How Much Is That Painting in the Window?
With Josh Tripoli
Consider the story about Picasso sketching at a park. A woman recognizes him and asks for a quick portrait. He obliges and produces a drawing in just a few minutes. She is astonished by the beauty and accuracy of the rendering. She thanks him and asks how much for the piece. He replies, “$5,000, madam.” Doubly astonished, she exclaims: “But it only took you a few minutes to make that!” He replies, “No, madam, it took me my whole life.” There is an inherent value in this kind of refinement: the elevation of art to fine art.
Many factors are at play when pricing a work of art. Market trends combined with costs like materials, labor, and gallery representation play a big role in determining value. Many artists go through rigorous training programs, apprenticeships, master’s degrees, and residencies; their skills are honed every day over a lifetime. A single work of art may be only one finished piece but can be the result of dozens of preliminary studies and reworkings.
Often, the market dictates costs. Sometimes seemingly outrageous costs. Thousands, millions, hundreds of millions. Leonardo Da Vinci’s Salvator Mundi recently sold for more than $450 million, breaking a world record.
Brick and mortar galleries endorse and stand behind the work they sell.

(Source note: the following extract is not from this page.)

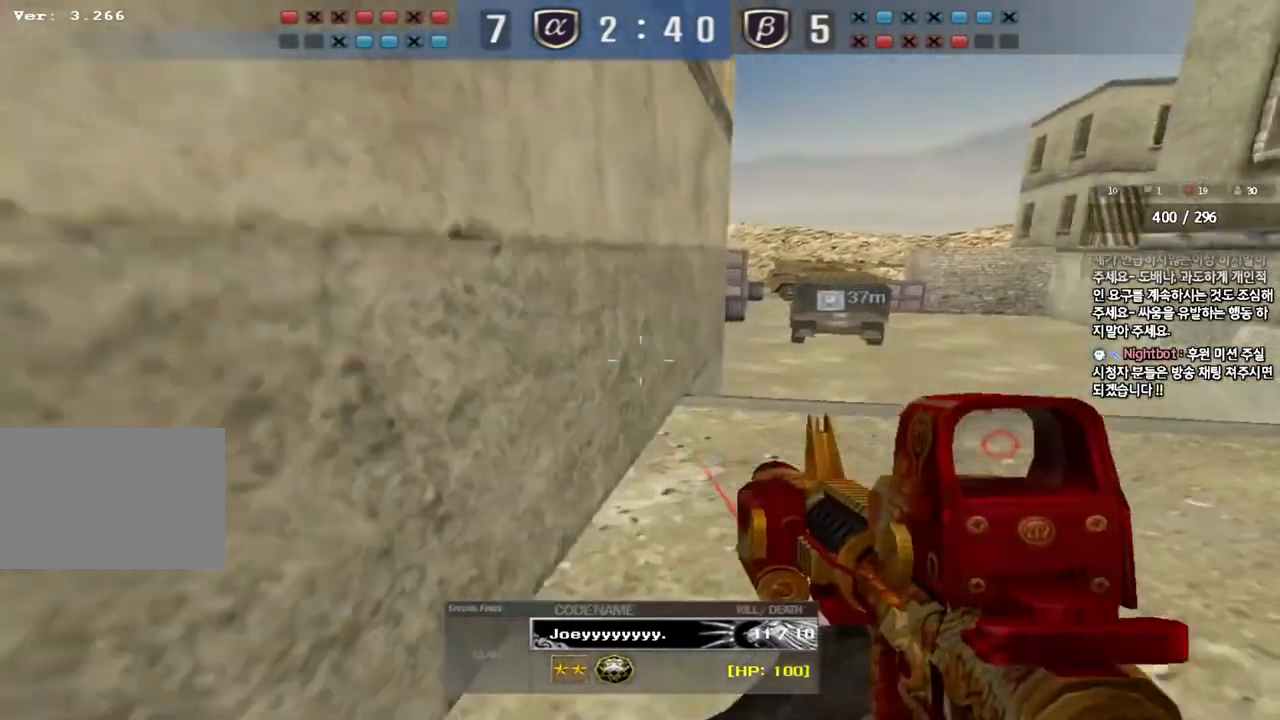
{"keys": [], "events": []}
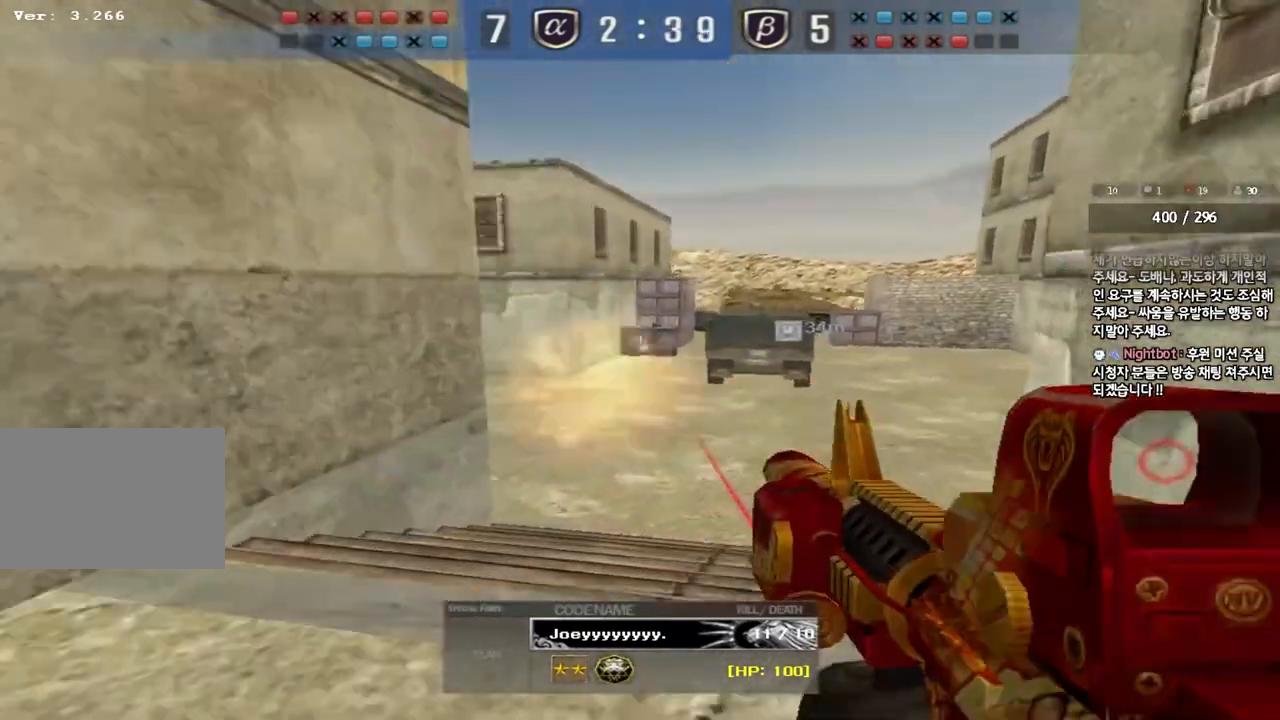
{"keys": [], "events": []}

Some galleries you can walk into and immediately feel like you couldn’t afford anything, but many work to provide options for every budget. Luckily, we live in Wichita, Kansas where the latter is the rule of thumb. Prices can vary from new and emerging artists to the more established and well-recognized, but the simple pleasure of viewing the art in a gallery carries no price tag.
Another element in pricing is the economic principle of supply and demand. The works of Birger Sandzén, one of Kansas’ best known artists, is a great example. In life, Sandzén’s work sold for a fraction of what it’s worth today. Once an artist passes, value and price can increase dramatically not only because of their talents, but simply because they’re not producing anymore. This creates a scarcity, a greater demand, and consequently, a higher price tag.

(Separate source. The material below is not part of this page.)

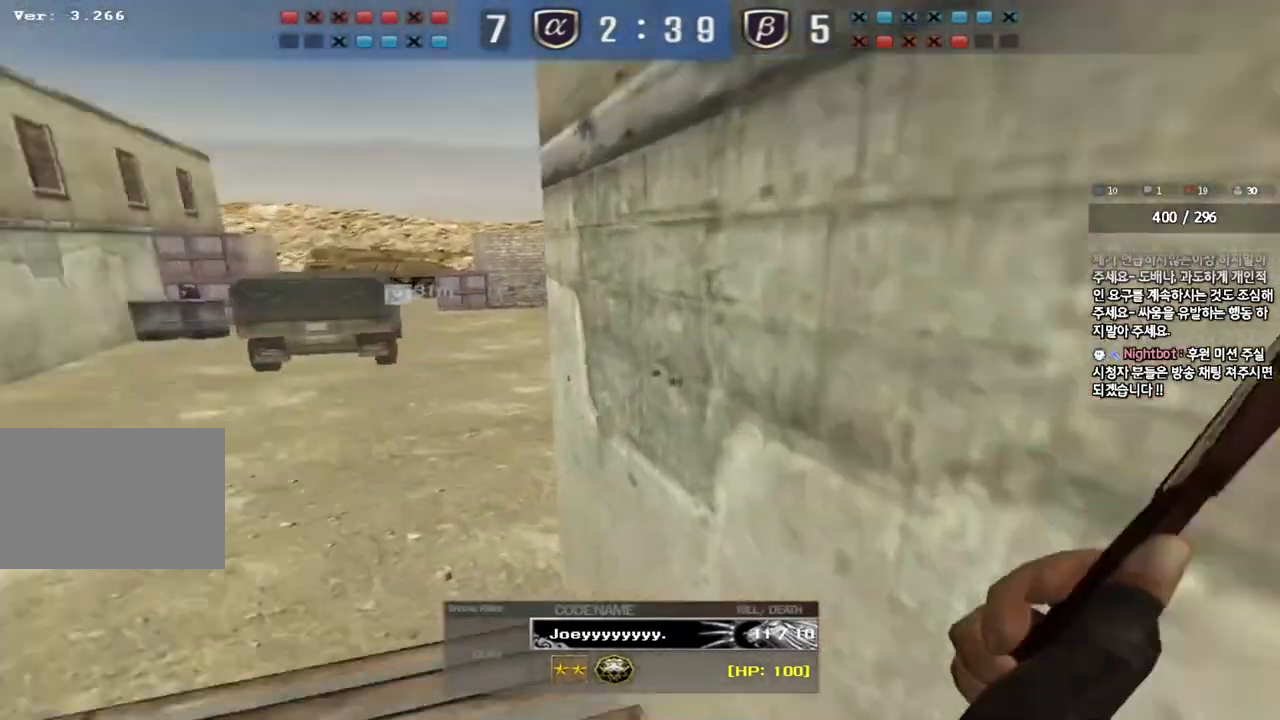
{"keys": ["tab"], "events": [[300, "tab", "down"]]}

As such, it is a relief to know that there are always options to help make that special work of art your own. If there is a more expensive piece you really love, galleries will often have payment plans that can make sticker shock less shocking. A gallery can consult with an artist they represent to commission a piece at a lower price point.
Art galleries work to support the arts in a community and will always do the best they can to accommodate your needs, whatever your budget may be.